TASK ITEM
The forum thread about a Southern Ontario/NE US meet appears below. List every distinct username that appears as the author of a post in it, each once.

QUOTED PASSAGE
# # # #

# Southern Ontario/ NE US Meet



## Sassmastersq (Jan 12, 2007)

I'm looking into organizing a meet in southern Ontario for anyone in ontario and NE US, if there is enough interest.

Let me know if there is any interest and I'll start making arrangements for venue/date etc.


----------



## benny (Apr 7, 2008)

Whereabouts are ya thinking for venue/town/city? How far do I have to drive? I'd be into meeting some folks that KNOW/LOVE audio. (You're not allowed to laugh at me, though)


----------



## Sassmastersq (Jan 12, 2007)

I'm thinking oakville, there's a great drive in there, and I'm hoping they'll let us get together there during the day, and stay for the movies at night. it's just an idea so I have to approach them still.


----------



## yermolovd (Oct 10, 2005)

I'd be down depending on datage. After mid August works great for me, after I'm done my exams muahhaa... 
MuTT would probably be good to go too I guess. Maybe Fozzz.
ah the usual gang...


----------



## MuTT (Apr 4, 2007)

YUP, I'd definitely be down for this!!.....I'm thinking first couple of weeks of Sept, just throwing that out there 
..but I have no life and will probably show up whenever.


----------



## Sassmastersq (Jan 12, 2007)

# # # #

EXERCISE DATA

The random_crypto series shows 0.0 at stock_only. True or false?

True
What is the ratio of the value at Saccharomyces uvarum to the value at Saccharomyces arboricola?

# # # #

RESPONSE
Sassmastersq, benny, yermolovd, MuTT